After the Camp Fire, hundreds of researchers, students, relief groups, news cameras and individuals traveled to Chico, California to catch a momentary glimpse, to learn, to help, to hear stories and soak in the reality of the aftermath.
Megan Kurtz, who works for Cal State Chico, has become a liaison for the community, managing requests from students and universities, serving as both the first point of contact and a resource for academic groups.
She works to outline the ethics around coming to the site of a disaster to teach, research or learn. The fire has become a point of human interest and Kurtz works with campfire survivors as a servant leader, she is a board member on the Long-Term Recovery Group, and directly after the fire, she felt called to help.
“It felt like ‘your test is coming up’,” Kurtz explained to a team of captivated student journalists, who understood this metaphor all too well.
Towns procrastinated in preparing a real, effective plan, and now talks with Red Cross have helped to develop more standardized crises plans for the state of California.
“It is exhausting, emotionally exhausting for people to be asked to tell their stories again and again,” said Kurtz. “People begin to wonder, to feel like ‘am I just a story to you?”
As discussions began, Kurtz recalls realizing that Cal State Chico wasn’t at the table–she was there personally, but no one from Cal State was there to help and represent the community. So she thought, ‘okay how are we going to host this?’ and got started.
Wild Cats Rise, a university initiative in disaster relief, was born out of the fire, 310 faculty and staffs lost their homes, students lost their primary homes and there was displacement and unaccompanied youth.
Many of the members of Wild Cats Rise and Paradise Town Council lost everything too, the people responsible for recovery, in charge of it, were also in recovery themselves.
Currently, in Chico, there is less than a 2% housing vacancy, and hundreds of people have left the area, others found housing, Kurtz stated they currently have counted Campfire survivors are now in 49 of 50 states, a number calculated using forwarding addresses.
Kurtz said the morning of November 8 was weird, eerie almost, but not too far from the abnormalities of wildfire season. The sky was the biggest black sky she had ever seen, and she could see white smoke in the distance. She drove her daughter to school and showed up to lecture her freshman class of over 75 students, unconcerned as no fire had ever come close.
“You know something is wrong when at the end of the semester, in a large lecture, the room is full,” said Kurtz, nodding toward the professors in the room who smirked in solidarity. “I pulled up the map of the fire, telling students they were fine, showing them that it wouldn’t be coming near us, working to calm them down.”
Her 9:30 a.m. class was promptly interrupted when at 9:45 a.m. there was an emergency notification.

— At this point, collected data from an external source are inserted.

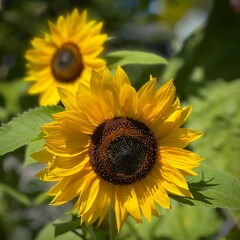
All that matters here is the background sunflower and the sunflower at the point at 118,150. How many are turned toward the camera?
2

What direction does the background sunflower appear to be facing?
toward the camera

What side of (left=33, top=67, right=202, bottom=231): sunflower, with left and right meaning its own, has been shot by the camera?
front

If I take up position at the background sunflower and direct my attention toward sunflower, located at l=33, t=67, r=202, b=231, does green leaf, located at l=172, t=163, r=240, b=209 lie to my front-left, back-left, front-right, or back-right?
front-left

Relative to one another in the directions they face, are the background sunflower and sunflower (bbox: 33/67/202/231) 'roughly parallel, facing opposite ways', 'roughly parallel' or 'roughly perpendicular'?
roughly parallel
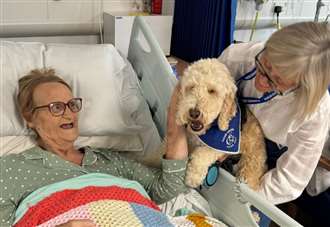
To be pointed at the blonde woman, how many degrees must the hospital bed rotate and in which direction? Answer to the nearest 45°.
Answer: approximately 45° to its left

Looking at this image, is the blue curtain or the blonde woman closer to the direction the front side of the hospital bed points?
the blonde woman

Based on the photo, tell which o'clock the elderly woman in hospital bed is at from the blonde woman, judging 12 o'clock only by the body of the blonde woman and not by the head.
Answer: The elderly woman in hospital bed is roughly at 1 o'clock from the blonde woman.

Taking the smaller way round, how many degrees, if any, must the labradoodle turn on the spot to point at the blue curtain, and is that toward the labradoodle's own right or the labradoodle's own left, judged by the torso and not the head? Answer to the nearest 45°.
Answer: approximately 135° to the labradoodle's own right

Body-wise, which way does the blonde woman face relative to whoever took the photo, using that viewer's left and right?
facing the viewer and to the left of the viewer

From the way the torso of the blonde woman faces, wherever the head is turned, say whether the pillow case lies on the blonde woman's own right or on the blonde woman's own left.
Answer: on the blonde woman's own right

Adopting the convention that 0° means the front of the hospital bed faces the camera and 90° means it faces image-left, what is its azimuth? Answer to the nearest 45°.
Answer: approximately 0°

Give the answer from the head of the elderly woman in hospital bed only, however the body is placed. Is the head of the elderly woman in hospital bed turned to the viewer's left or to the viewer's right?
to the viewer's right
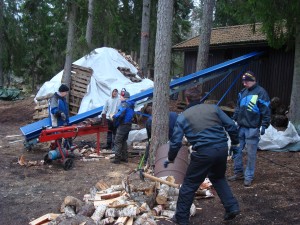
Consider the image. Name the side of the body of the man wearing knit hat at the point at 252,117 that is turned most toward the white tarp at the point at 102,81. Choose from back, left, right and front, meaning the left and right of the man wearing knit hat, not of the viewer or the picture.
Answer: right

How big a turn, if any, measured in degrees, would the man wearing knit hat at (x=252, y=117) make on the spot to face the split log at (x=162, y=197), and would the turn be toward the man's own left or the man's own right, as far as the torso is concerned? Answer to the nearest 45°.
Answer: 0° — they already face it

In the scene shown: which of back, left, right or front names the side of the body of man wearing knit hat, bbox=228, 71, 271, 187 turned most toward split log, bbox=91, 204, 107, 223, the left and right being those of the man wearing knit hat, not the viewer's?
front

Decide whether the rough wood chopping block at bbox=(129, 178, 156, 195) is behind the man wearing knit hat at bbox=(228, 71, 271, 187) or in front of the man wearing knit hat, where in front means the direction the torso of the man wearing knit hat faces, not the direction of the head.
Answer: in front

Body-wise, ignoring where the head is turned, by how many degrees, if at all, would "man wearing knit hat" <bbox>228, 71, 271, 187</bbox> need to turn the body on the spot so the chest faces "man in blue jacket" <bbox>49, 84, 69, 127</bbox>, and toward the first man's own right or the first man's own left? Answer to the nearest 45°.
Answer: approximately 45° to the first man's own right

Her daughter’s teacher’s husband was a firefighter, and the children were out on a field trip. Cellphone towers burnt up, causing some people to never receive the initial notification.
Twenty minutes later, classes were dismissed by the Dean of Students, telling everyone to go back to their dorms, to pack. Cal State Chico was evacuating the residence halls, the Campfire was moving at the rate of one football field every minute. For the first time, a fire would jump highway 99, getting dangerously close to Chico and the university.
170 mph winds and flames scorched the Earth, fires in Pulga, Concow, Sterling City, Big Bend and Paradise all began to blaze. With two ways out of Paradise, traffic stood at a standstill forcing people to run on foot, to jump into rivers and ravines, to grab other neighbors, singed and injured by the fire and drive them to emergency facilities as able.
Fifty-thousand people were impacted, 400,000 trees need to be cut and removed, benzene in the water making it a likely three-year process before water is restored to the community, 3,000 residents displaced.
“People are tired,” said Kurtz. “They want to go home, and there is nowhere left to go. When you speak with people, end with something that is hopeful, collective depression is a real thing. Show kindness, spark hope–don’t force people to relive something they aren’t ready for.”
The rebuild is in full force, beginning with the clearing of plots and plans to lay fiber optic cables, integrate eco-consciousness into the design, and again be a place where people want to live, where they feel safe.
“I am excited to see what becomes of Paradise. It was beautiful and it will be again,” said Kurtz. “I hope that in seven or eight years, this is again a place where people want to come, where they want to raise their families, where they want to build a life.”